Slow Walker

Life has slowed considerably for me in my post-surgery recovery. My pace is so much slower than I’m used to. BUT—I have been going out the last few days, including a quest to one of my new favorite cafes. That was a jaunt that took two buses and a fair amount of steady, slow walking. It was hard, I didn’t know if I would make it or get too exhausted and have to call someone to pick me up, but I got there and did what I hadn’t done at a cafe for a long time: I wrote. Like the pen-on-paper kind. It was amazing.

I left when I started feeling sore all over again, making my way at a snail’s pace downtown between bus transfers. I realized I normally walk really fast. The goal is to move from point A to point B as swiftly as possible. Why though? Being a slow walker these days is an unexpected benefit. Quitting my day job and being my own boss means going slower and actually liking it. I don’t have to be anywhere at a certain time to work. This is so new and wild to me.

I’ll never be late for the bus, just early for the next one.

An article I wrote about post-op surgery recovery tips is up on the Transguy Supply Blog. Read it here:

The Leap

Undergoing a major surgery, breaking up with my last JOB and accepting a position with people I’m excited to work with is basically what I’ve been doing for the last month. Sitting down and actually tallying up these developments is overwhelming in all the best ways. My first feelings are of awe and thankfulness. I’m honored and grateful to be here, reveling in the freelance life, making steps to solidify my business and marveling at the fact that I’m doing it. I’m really doing it.
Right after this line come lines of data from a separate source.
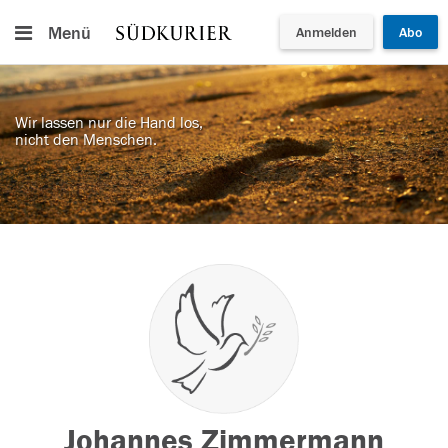
Menü
Anmelden
Abo
Wir lassen nur die Hand los,
nicht den Menschen.
Johannes Zimmermann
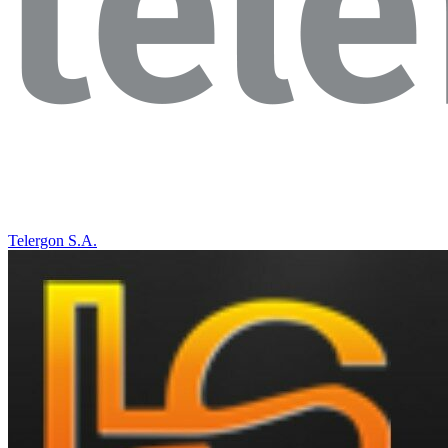
Telergon S.A.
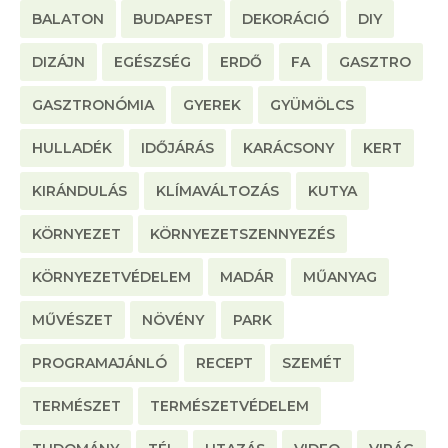
BALATON
BUDAPEST
DEKORÁCIÓ
DIY
DIZÁJN
EGÉSZSÉG
ERDŐ
FA
GASZTRO
GASZTRONÓMIA
GYEREK
GYÜMÖLCS
HULLADÉK
IDŐJÁRÁS
KARÁCSONY
KERT
KIRÁNDULÁS
KLÍMAVÁLTOZÁS
KUTYA
KÖRNYEZET
KÖRNYEZETSZENNYEZÉS
KÖRNYEZETVÉDELEM
MADÁR
MŰANYAG
MŰVÉSZET
NÖVÉNY
PARK
PROGRAMAJÁNLÓ
RECEPT
SZEMÉT
TERMÉSZET
TERMÉSZETVÉDELEM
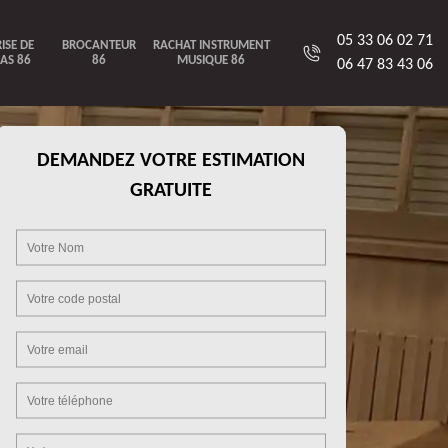
05 33 06 02 71
ISE DE
BROCANTEUR
RACHAT INSTRUMENT
AS 86
86
MUSIQUE 86
06 47 83 43 06
DEMANDEZ VOTRE ESTIMATION
GRATUITE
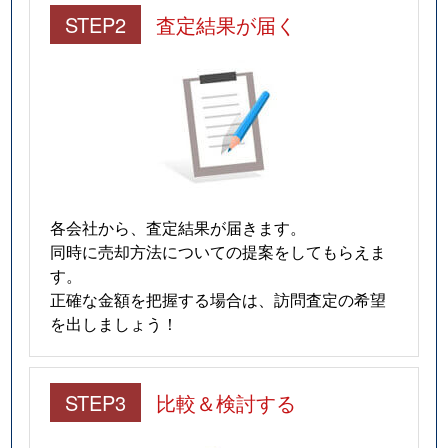
STEP2
査定結果が届く
各会社から、査定結果が届きます。
同時に売却方法についての提案をしてもらえま
す。
正確な金額を把握する場合は、訪問査定の希望
を出しましょう！
STEP3
比較＆検討する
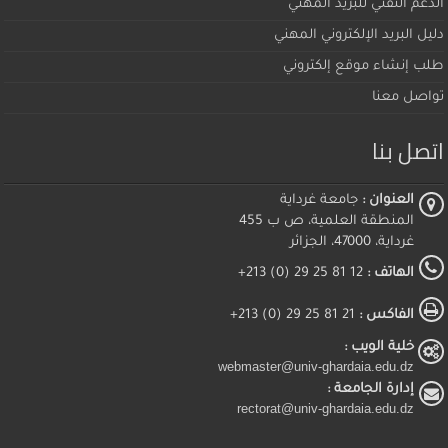
الدعم التقني للبريد المهني
دليل البريد الإلكتروني المهني
طلب إنشاء موقع إلكتروني
تواصل معنا
اتصل بنا
العنوان :
جامعة غرداية
المنطقة العلمية، ص ب 455
غرداية، 47000، الجزائر
الهاتف :
12 81 25 29 (0) 213+
الفاكس :
21 81 25 29 (0) 213+
خلية الويب :
webmaster@univ-ghardaia.edu.dz
إدارة الجامعة :
rectorat@univ-ghardaia.edu.dz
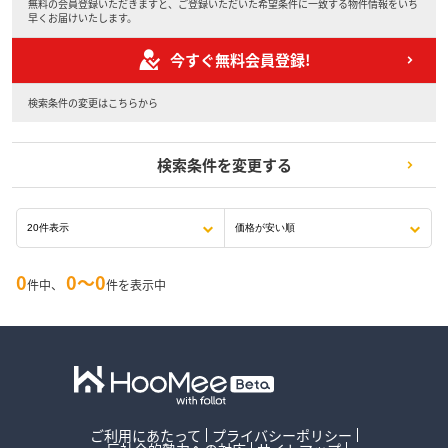
無料の会員登録いただきますと、ご登録いただいた希望条件に一致する物件情報をいち
早くお届けいたします。
今すぐ無料会員登録!
検索条件の変更はこちらから
検索条件を変更する
0
0〜0
件中、
件を表示中
ご利用にあたって
プライバシーポリシー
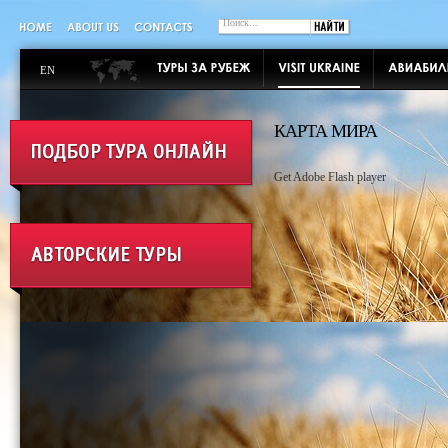
EN
КАРТА МИРА
Get Adobe Flash player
I’ve accepted a position at Barista Magazine Online for Social Media Content Director. Barista Magazine has been so great to work with and I’m thrilled to continue growing with them.

Being a week post-op has firmly anchored me in my body during this time of accelerated growth. Going slow (like, snail-slow), taking lots of rest breaks and asking for help is certainly something I’m not used to. As I continue working from home (from the couch, from my bed), I’m reminded over and over that progress doesn’t have to look like my adrenaline-fueled line cook hustle from a previous life. It can be slow but inevitable, like recovery, or the millions of growing and budding spring things outside my window.